Friday, June 22nd, 2007
Pingdom: Load time tester
Peter Alguacil and his team have created Pingdom, a free tool that tests the load time of websites and all included objects such as images, CSS files, scripts, etc, and shows this information graphically with an Ajax interface.













so basically what firebug does but in a web-app which has delay.
Wow,
What’s with the hateful comments… I’ve been noticing a trend lately, and it’s a shame that we’re tossing out comments like this.
Whatever happened to applauding developer efforts? Isn’t there enough hate in this world?
Chill, peeps.
I completely dig this app. Its simple and works. Great job. 8)
@Frank: I totally agree.
I’m loving that grid view, that’s an absolute masterpiece of xhtml/css based data visualisation.
Sure, but you can’t print what Firebug displays.
This is GREAT!! Sure firebug can do this but it doesn’t do first byte timing which is the most important thing (for us at least). Thank you so much for doing this!

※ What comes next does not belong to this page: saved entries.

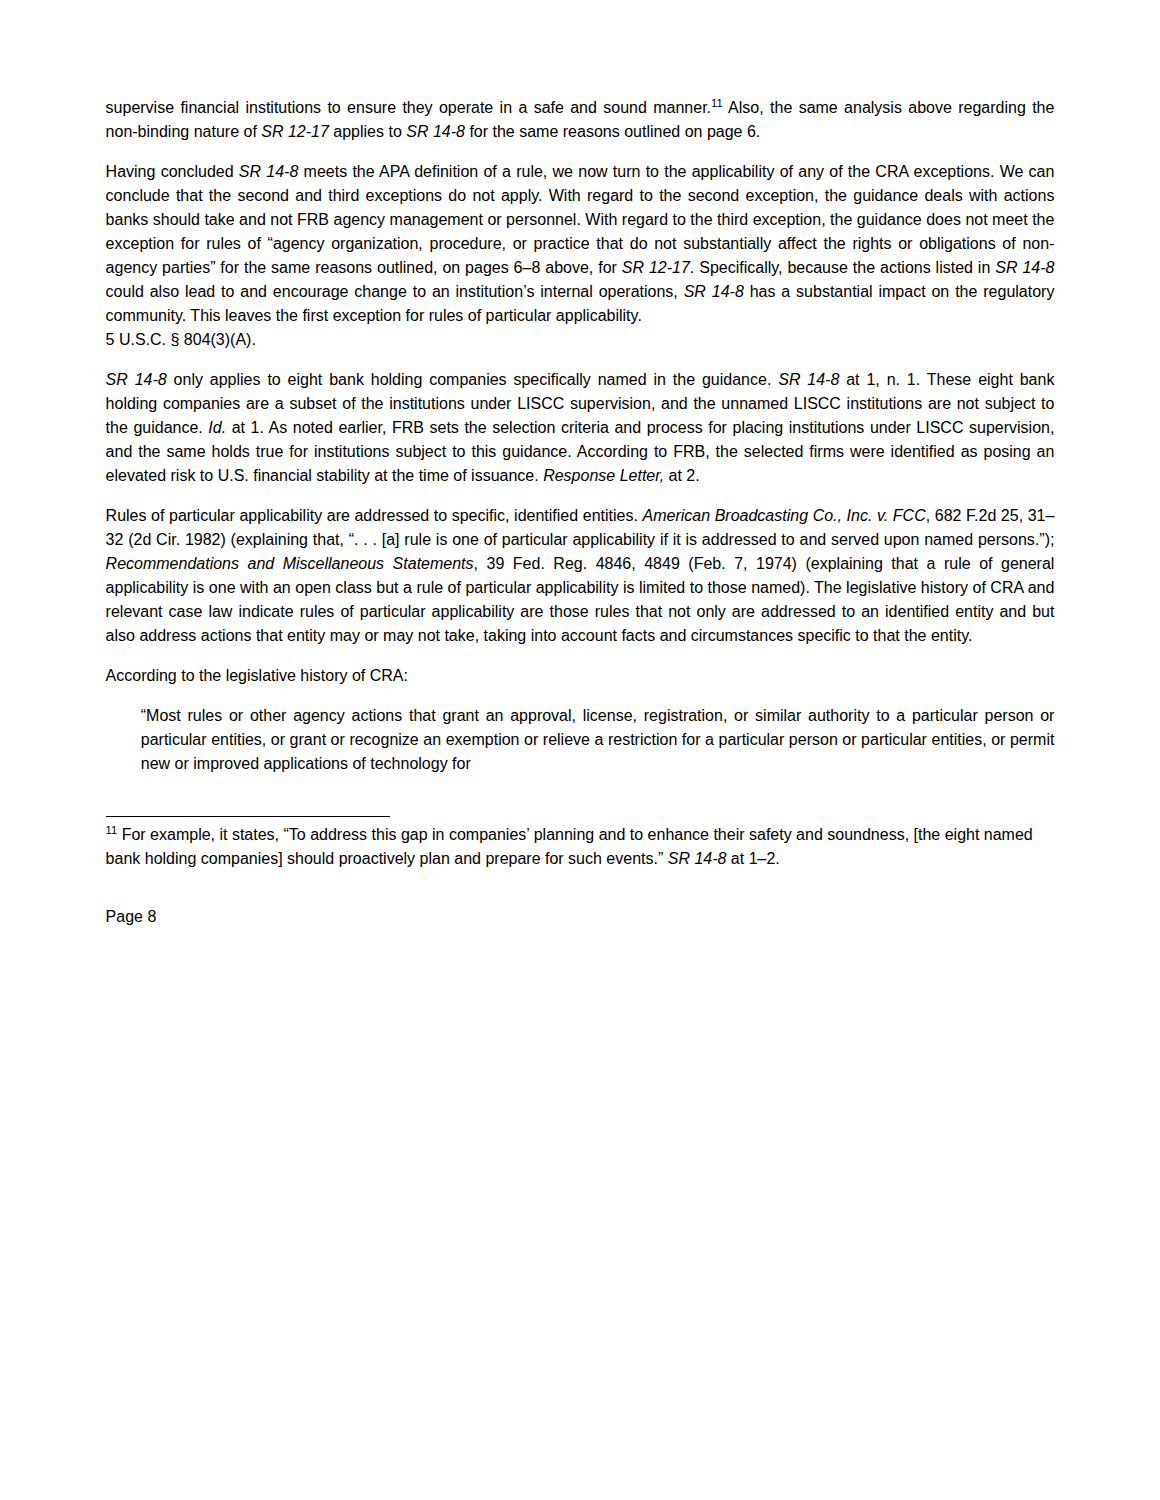supervise financial institutions to ensure they operate in a safe and sound manner.11 Also, the same analysis above regarding the non-binding nature of SR 12-17 applies to SR 14-8 for the same reasons outlined on page 6.
Having concluded SR 14-8 meets the APA definition of a rule, we now turn to the applicability of any of the CRA exceptions. We can conclude that the second and third exceptions do not apply. With regard to the second exception, the guidance deals with actions banks should take and not FRB agency management or personnel. With regard to the third exception, the guidance does not meet the exception for rules of “agency organization, procedure, or practice that do not substantially affect the rights or obligations of non-agency parties” for the same reasons outlined, on pages 6–8 above, for SR 12-17. Specifically, because the actions listed in SR 14-8 could also lead to and encourage change to an institution’s internal operations, SR 14-8 has a substantial impact on the regulatory community. This leaves the first exception for rules of particular applicability.
5 U.S.C. § 804(3)(A).
SR 14-8 only applies to eight bank holding companies specifically named in the guidance. SR 14-8 at 1, n. 1. These eight bank holding companies are a subset of the institutions under LISCC supervision, and the unnamed LISCC institutions are not subject to the guidance. Id. at 1. As noted earlier, FRB sets the selection criteria and process for placing institutions under LISCC supervision, and the same holds true for institutions subject to this guidance. According to FRB, the selected firms were identified as posing an elevated risk to U.S. financial stability at the time of issuance. Response Letter, at 2.
Rules of particular applicability are addressed to specific, identified entities. American Broadcasting Co., Inc. v. FCC, 682 F.2d 25, 31–32 (2d Cir. 1982) (explaining that, “. . . [a] rule is one of particular applicability if it is addressed to and served upon named persons.”); Recommendations and Miscellaneous Statements, 39 Fed. Reg. 4846, 4849 (Feb. 7, 1974) (explaining that a rule of general applicability is one with an open class but a rule of particular applicability is limited to those named). The legislative history of CRA and relevant case law indicate rules of particular applicability are those rules that not only are addressed to an identified entity and but also address actions that entity may or may not take, taking into account facts and circumstances specific to that the entity.
According to the legislative history of CRA:
“Most rules or other agency actions that grant an approval, license, registration, or similar authority to a particular person or particular entities, or grant or recognize an exemption or relieve a restriction for a particular person or particular entities, or permit new or improved applications of technology for
11 For example, it states, “To address this gap in companies’ planning and to enhance their safety and soundness, [the eight named bank holding companies] should proactively plan and prepare for such events.” SR 14-8 at 1–2.
Page 8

Really nice. The only mistake I noticed was it’s tendency to recurse through links that are just used for namespace references. For instance I have some embedded/inline CSS that uses “@namespace url(http://www.w3.org/1999/xhtml);”, and it proceeded to load all the XHTML and images from the w3.org site and included that on the results grid.
Well done, that is really nice work.
I agree with frank….there’s not enough love and appreciation in the world.

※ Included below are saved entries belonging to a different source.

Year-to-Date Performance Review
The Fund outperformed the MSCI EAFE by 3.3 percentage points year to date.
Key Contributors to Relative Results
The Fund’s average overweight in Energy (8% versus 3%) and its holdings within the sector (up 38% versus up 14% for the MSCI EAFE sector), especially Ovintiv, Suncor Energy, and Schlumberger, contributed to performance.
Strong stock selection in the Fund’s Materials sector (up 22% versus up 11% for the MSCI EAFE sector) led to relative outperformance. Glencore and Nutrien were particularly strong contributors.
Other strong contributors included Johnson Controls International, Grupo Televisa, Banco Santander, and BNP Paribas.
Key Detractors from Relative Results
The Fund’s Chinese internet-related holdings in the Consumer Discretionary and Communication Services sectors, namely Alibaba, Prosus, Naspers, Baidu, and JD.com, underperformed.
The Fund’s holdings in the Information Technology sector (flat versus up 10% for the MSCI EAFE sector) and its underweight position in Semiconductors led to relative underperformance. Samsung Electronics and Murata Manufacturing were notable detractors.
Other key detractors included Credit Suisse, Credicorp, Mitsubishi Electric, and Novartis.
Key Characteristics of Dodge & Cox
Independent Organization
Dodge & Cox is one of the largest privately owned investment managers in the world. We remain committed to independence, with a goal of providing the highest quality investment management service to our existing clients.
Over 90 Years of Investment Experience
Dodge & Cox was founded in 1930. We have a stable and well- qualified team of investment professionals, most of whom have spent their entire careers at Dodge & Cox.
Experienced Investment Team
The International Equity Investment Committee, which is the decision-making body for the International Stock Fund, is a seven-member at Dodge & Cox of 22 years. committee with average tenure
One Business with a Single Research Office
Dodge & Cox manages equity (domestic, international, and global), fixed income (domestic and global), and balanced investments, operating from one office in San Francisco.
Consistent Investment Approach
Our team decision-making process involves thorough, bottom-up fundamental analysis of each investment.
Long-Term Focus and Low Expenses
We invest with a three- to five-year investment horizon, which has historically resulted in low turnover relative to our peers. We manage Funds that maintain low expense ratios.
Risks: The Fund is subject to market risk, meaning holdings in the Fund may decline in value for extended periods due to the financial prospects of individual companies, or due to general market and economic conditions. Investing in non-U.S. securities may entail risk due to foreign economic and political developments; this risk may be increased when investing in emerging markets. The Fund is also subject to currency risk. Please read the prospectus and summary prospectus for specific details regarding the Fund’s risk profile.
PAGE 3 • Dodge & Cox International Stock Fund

I think they have really managed to create a very stylish app, with some pretty slick functionality. Sure firebug does a similar thing, but it’s still neat to see.
Nice, a stylish wheel with first byte timing.
Firebug gives incorrect results by the way. Since it does not have direct access to the cache, it must reload all JS and CSS files, which will get put into your timings. So if you are trying to time second page views, etc., it will be wrong.
I apologize for not doing the legwork myself, but as a time saver perhaps someone who has already looked at it could reply:
Does the app have any capability to store the load times over a period of time (days, a week, etc.) so it can be used for analysis later?
Thanks.
I appreciate the developer efforts, but there is one thing i can’t help to notice (nothing connected to the quality of the site, mind you :).
Sure Firebug is wrong, but we at least know when it is and we can override it. For a site everything boils down to the current load and where in the nine hells our providers burn :)
For instance - i tried with my own site. I have two background gif images which are horizontally flipped and each weigh about 0.7K. The first time when i tested one of them loaded within a 0.2s, the other one after 1.5s.
So, i’ll prefer Firebug for now :)
I tried http://127.0.0.1/ and it redirected to http://tools.pingdom.com so, unlike Firebug, this tool has the advantage that one can compare response times to other external websites using the internet not your LAN.
This tool is awesome. AFAIK, Firefox doesn’t distinguish between connection times and download times the way this does, which is extremely helpful.
McAfee’s SiteAdvisor gives Pingdom a RED badge! WTF Dion?